In an interview with The New York Times in 2023, Mr. Miller sounded confident that the public would be accepting of Mr. Trump’s invoking Title 42. He said the new administration intended to use the law, citing “severe strains of the flu, tuberculosis, scabies, other respiratory illnesses like R.S.V. and so on, or just a general issue of mass migration being a public health threat and conveying a variety of communicable diseases.”
Mr. Trump’s attempt to deter migration based on public health, even without a clear disease to justify its use, is just one expected piece of a flurry of Day 1 executive actions that his team is developing to crack down on immigration.
Mr. Trump’s advisers have also discussed declaring a national emergency to free up Department of Defense funds and move military personnel, aircraft and other resources to the border. They also want to revive a policy that forced migrants to wait in Mexico, rather than the United States, until their immigration court date — although they would need Mexico to agree to such a deal.

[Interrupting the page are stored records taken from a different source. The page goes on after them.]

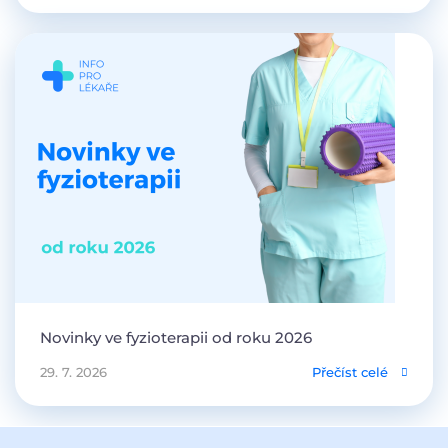
Novinky ve fyzioterapii od roku 2026
29. 7. 2026
Přečíst celé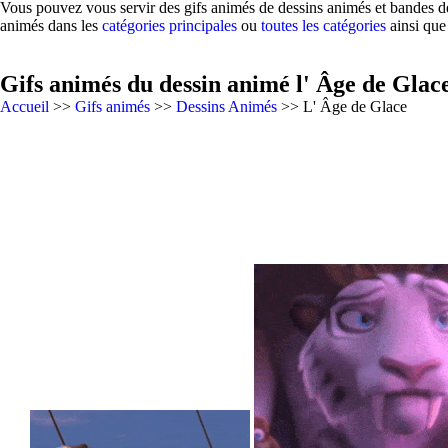
Vous pouvez vous servir des gifs animés de dessins animés et bandes de
animés dans les
catégories principales
ou
toutes les catégories
ainsi que
Gifs animés du dessin animé l' Âge de Glac
Accueil
>>
Gifs animés
>>
Dessins Animés
>> L' Âge de Glace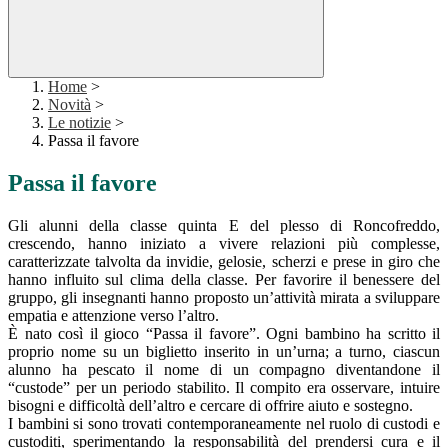
Home
>
Novità
>
Le notizie
>
Passa il favore
Passa il favore
Gli alunni della classe quinta E del plesso di Roncofreddo,
crescendo, hanno iniziato a vivere relazioni più complesse,
caratterizzate talvolta da invidie, gelosie, scherzi e prese in giro che
hanno influito sul clima della classe. Per favorire il benessere del
gruppo, gli insegnanti hanno proposto un’attività mirata a sviluppare
empatia e attenzione verso l’altro.
È nato così il gioco “Passa il favore”. Ogni bambino ha scritto il
proprio nome su un biglietto inserito in un’urna; a turno, ciascun
alunno ha pescato il nome di un compagno diventandone il
“custode” per un periodo stabilito. Il compito era osservare, intuire
bisogni e difficoltà dell’altro e cercare di offrire aiuto e sostegno.
I bambini si sono trovati contemporaneamente nel ruolo di custodi e
custoditi, sperimentando la responsabilità del prendersi cura e il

Mr. Trump’s immigration advisers received a briefing on such border restrictions — as well as the use of the public health emergency restrictions — during a recent meeting with homeland security officials as a part of the transition between administrations, according to a person familiar with the matter. After exiting a meeting with Senate Republicans on Wednesday evening, Mr. Trump said he would close the border on his first day in office.
Some immigration experts have questioned how effective the public health rule was in driving down border crossings.
From the time Title 42 was enacted in 2020 until it was lifted in 2023, border officials expelled people more than 2.5 million times. Biden administration officials have publicly argued that the use of Title 42 at the southern border drove an increase in migrants attempting to cross the border multiple times, a practice known as recidivism.
Blas Nuñez-Neto, a White House official, said that in that way, Title 42 “may have” actually led to an increase in border crossings that the administration struggled to handle.
The current state at the border has been particularly calm, especially when compared to the numbers seen a year ago. Border agents made more than 47,000 arrests in December, according to a senior U.S. Customs and Border Protection official, a major drop from the previous year when nearly 250,000 such arrests were made.
Biden officials put into place a measure banning asylum for those who crossed the southern border starting this summer. It can only be lifted if crossing numbers drop to a certain threshold for several weeks, something that still has yet to happen.
Maggie Haberman and Jonathan Swan contributed reporting.